Chinese hackers are determined to “wreak havoc” on US critical infrastructure, FBI Director Christopher Wray told House lawmakers on Wednesday.
Overview
Speaking before the House Select Committee on the Chinese Communist Party, Wray said that the Chinese Communist Party (CCP) is “a threat to American safety.” “There has been far too little public focus on the fact that [Chinese] hackers are targeting our critical infrastructure, our water treatment plants, our electrical grid, our oil and natural gas pipelines, our transportation systems.”
The official stressed that the risk such activities pose to American citizens “requires [Wasington’s] attention now.” “China’s hackers are positioning on American infrastructure in preparation to wreak havoc and cause real-world harm to American citizens and communities, if and when China decides the time has come to strike,” Wray asserted.
Hackers linked to the Chinese government are targeting critical US infrastructure, preparing to cause 'real-world harm' to Americans, FBI Director Christopher Wray told a congressional committee https://t.co/lyCT5NOdwA pic.twitter.com/mWdDOyczil
— Reuters (@Reuters) January 31, 2024
His sentiments were echoed by another official — Jen Easterly — the director of the Department of Homeland Security’s cybersecurity arm.

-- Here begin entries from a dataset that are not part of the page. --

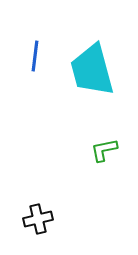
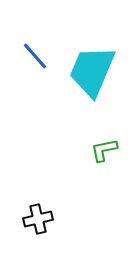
blue line: rotated 48 degrees counterclockwise
cyan trapezoid: moved 1 px down; rotated 38 degrees clockwise
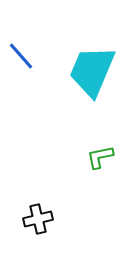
blue line: moved 14 px left
green L-shape: moved 4 px left, 7 px down
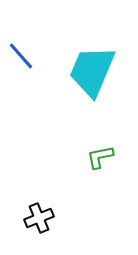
black cross: moved 1 px right, 1 px up; rotated 8 degrees counterclockwise
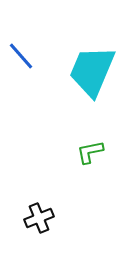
green L-shape: moved 10 px left, 5 px up
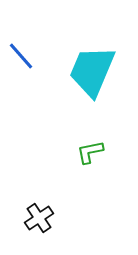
black cross: rotated 12 degrees counterclockwise
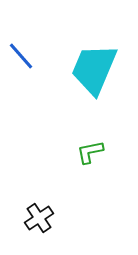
cyan trapezoid: moved 2 px right, 2 px up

“This is a world where a major crisis halfway across the planet could well endanger the lives of Americans here at home through the disruption of our pipelines, the severing of our telecommunications, the pollution of our water facilities, the crippling of our transportation modes — all to ensure that they can incite societal panic and chaos and to deter our ability” Easterly said.
Microsoft Report
Wray and Easterly’s comments also reflect findings from a Microsoft report released last year.
The report found that Volt Typhoon, a state-sponsored Chinese cyberespionage group, has targeted critical infrastructure organisations in the US since at least mid-2021, including communications, manufacturing, utility, transport, construction, maritime, government, information technology, and education.
Further, Microsoft stated in a blog post that it “has uncovered stealthy and targeted malicious activity focused on post-compromise credential access and network system discovery aimed at critical infrastructure organisations in the United States.” The observed behaviour further indicates that the “threat actor intends to perform espionage and maintain access without being detected for as long as possible.”